Figure 3 gives a schematic illustration of the effect of the exposure algorithm for SO2 emissions in the Centrally Planned Asia region (including China) between 2020 and 2100. The two important features are: 1) that top exposed cells corresponding to the Chinese mega-cities improve air quality by about two orders of magnitudes by 2050, and 2) improvements in cities are complemented by important distributional changes, shifting e.g. emissions intensive activities to surrounding neighborhoods of cells with lower population density. For a comparison see also resulting spatial maps of SO2 emissions in Fig. 11 (Section 3).

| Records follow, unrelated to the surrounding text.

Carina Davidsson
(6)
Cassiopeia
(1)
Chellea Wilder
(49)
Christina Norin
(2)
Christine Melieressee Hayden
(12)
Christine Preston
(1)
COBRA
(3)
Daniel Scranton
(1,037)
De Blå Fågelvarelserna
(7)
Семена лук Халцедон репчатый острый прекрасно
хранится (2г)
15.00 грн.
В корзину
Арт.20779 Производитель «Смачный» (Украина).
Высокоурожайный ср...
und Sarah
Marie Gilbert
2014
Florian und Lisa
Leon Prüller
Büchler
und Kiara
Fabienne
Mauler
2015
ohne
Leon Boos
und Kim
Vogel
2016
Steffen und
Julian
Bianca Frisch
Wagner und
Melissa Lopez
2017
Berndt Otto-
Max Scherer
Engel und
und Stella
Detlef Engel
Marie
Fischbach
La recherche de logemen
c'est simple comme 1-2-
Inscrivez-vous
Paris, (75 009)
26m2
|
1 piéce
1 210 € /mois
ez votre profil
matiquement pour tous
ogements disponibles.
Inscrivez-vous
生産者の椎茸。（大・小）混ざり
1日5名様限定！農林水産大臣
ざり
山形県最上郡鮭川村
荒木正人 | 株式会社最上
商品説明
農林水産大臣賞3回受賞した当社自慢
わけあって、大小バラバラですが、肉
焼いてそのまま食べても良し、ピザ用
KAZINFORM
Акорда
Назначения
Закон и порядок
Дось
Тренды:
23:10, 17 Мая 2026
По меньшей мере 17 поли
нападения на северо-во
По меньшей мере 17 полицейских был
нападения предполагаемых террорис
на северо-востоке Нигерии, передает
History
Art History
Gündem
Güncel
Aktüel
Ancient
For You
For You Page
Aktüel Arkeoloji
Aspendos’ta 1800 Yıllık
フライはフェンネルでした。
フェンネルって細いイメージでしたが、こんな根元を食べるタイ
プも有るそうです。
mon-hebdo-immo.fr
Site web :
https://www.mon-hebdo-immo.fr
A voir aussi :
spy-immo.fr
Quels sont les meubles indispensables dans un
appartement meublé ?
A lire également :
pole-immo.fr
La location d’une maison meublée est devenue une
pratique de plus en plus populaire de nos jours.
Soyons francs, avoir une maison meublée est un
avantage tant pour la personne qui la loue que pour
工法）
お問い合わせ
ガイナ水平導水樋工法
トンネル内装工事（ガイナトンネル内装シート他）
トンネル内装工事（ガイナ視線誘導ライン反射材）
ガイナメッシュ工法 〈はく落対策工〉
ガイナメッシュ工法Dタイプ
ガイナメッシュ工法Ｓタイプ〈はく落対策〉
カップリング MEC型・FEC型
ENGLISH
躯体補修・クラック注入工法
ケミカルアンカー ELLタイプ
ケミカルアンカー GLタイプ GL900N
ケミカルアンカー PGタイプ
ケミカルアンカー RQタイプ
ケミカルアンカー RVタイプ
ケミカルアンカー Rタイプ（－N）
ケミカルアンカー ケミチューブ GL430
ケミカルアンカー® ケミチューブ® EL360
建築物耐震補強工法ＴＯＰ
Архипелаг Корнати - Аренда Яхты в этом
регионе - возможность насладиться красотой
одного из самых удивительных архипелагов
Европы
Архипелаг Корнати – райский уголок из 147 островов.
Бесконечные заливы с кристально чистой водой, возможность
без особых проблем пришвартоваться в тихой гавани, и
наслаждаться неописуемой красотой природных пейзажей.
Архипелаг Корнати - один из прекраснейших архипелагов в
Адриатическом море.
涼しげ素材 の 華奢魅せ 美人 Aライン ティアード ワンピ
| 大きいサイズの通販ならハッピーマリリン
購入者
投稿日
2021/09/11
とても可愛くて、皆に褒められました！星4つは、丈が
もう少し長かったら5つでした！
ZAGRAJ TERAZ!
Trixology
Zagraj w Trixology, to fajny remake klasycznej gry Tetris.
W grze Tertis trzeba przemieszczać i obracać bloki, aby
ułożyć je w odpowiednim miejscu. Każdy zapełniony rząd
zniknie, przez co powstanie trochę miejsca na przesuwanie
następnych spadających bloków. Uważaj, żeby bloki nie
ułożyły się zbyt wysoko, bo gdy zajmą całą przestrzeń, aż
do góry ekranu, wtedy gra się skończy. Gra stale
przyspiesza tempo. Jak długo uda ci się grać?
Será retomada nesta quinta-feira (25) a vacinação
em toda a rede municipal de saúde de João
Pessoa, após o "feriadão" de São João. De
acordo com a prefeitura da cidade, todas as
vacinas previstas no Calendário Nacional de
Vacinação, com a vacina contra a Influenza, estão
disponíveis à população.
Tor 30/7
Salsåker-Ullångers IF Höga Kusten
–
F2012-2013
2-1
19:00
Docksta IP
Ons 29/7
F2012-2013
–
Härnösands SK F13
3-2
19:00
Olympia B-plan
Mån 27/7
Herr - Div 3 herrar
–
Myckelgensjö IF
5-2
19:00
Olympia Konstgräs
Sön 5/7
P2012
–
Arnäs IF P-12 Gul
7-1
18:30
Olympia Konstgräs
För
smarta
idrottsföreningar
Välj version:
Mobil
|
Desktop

Scenarios considered in this paper
The main scenario described in this paper is the RCP8.5. As indicated in the introduction, however, we also use the MESSAGE model for the development of mitigation scenarios that use the RCP8.5 as a baseline. As targets for the mitigation scenarios we adopt forcing levels of 2.6, 4.5 and 6 W/m2 by the end of the century, which corresponds to the same radiative forcing levels as assumed by the other RCPs in this SI (see van Vuuren et al. 2011b; Thomson et al. 2011; Masui et al. 2011). For each mitigation scenario the MESSAGE optimization model computes least-cost pathways to stay below the specified target. This corresponds to the introduction of a cumulative GHG emissions budget and a globally uniform price vector for greenhouse gas emissions (assuming full temporal and spatial flexibility in emission reductions across regions and gases).